Exercise instructions: Show every line below where "rounded" can be found.

Electronic design automation data:
# # #

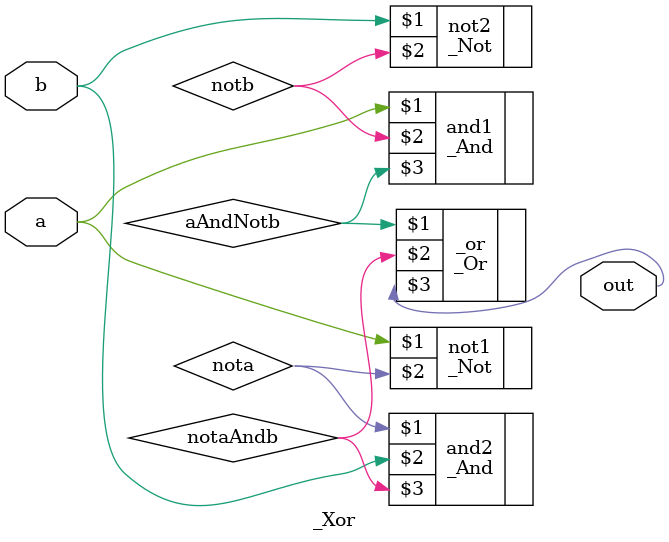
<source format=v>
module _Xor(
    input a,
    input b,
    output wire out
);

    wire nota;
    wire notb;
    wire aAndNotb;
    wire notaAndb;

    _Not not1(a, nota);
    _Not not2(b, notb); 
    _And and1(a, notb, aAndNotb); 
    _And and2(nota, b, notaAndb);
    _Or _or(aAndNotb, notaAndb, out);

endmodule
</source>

# # #

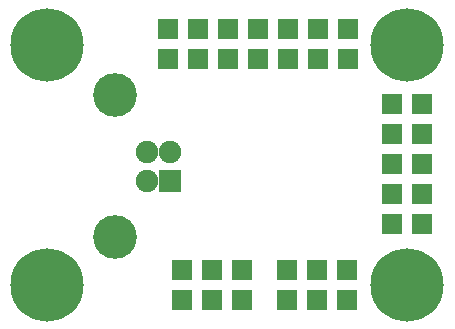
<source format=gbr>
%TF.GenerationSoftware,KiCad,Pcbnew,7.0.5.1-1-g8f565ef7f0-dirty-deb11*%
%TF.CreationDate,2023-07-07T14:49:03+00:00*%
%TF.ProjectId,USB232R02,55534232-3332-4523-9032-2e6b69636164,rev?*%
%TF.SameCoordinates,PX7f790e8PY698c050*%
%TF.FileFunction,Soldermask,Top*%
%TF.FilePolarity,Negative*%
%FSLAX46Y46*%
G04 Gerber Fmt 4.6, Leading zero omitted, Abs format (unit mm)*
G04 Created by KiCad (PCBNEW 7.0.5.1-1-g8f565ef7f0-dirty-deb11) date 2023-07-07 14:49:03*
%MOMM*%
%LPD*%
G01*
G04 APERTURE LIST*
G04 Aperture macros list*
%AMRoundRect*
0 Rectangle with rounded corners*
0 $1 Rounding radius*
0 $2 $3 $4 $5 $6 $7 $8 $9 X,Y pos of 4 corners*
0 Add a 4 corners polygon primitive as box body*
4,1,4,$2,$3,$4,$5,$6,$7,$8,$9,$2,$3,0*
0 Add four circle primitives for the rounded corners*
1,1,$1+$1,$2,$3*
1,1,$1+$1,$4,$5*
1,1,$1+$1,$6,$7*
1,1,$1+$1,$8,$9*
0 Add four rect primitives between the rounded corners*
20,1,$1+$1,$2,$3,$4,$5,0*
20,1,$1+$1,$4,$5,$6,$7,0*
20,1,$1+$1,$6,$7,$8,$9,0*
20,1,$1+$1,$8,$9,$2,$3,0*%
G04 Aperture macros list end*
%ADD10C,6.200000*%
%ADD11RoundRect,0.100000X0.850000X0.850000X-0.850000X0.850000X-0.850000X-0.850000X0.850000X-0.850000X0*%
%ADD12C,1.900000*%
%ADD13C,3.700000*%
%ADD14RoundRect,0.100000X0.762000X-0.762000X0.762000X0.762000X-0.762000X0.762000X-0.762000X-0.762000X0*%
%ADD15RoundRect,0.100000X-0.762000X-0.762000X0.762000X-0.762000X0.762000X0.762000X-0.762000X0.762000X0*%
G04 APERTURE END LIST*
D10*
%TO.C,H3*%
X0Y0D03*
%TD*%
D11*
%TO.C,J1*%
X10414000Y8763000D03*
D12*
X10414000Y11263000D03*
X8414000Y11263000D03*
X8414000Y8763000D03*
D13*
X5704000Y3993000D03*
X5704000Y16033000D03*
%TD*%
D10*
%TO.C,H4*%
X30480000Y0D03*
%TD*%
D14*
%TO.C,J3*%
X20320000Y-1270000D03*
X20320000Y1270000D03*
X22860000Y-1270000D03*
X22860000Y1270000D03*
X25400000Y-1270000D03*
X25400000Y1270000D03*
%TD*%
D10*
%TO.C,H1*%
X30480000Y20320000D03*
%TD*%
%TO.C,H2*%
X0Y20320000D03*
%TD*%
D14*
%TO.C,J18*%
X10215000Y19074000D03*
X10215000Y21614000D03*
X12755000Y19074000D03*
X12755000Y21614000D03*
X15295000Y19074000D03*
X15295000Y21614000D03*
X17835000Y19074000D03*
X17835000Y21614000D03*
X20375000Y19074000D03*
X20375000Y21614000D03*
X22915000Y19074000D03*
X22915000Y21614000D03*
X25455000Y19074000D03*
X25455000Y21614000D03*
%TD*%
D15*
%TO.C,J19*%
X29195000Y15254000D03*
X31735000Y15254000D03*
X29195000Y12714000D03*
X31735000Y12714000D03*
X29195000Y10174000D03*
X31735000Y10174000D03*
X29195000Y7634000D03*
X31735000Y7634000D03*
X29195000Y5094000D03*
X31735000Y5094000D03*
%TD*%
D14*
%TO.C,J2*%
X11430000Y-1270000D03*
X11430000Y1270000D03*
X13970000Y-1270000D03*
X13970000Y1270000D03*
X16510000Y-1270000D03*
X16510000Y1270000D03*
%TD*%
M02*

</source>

# # #

Task result:
0 Rectangle with rounded corners*
0 Add four circle primitives for the rounded corners*
0 Add four rect primitives between the rounded corners*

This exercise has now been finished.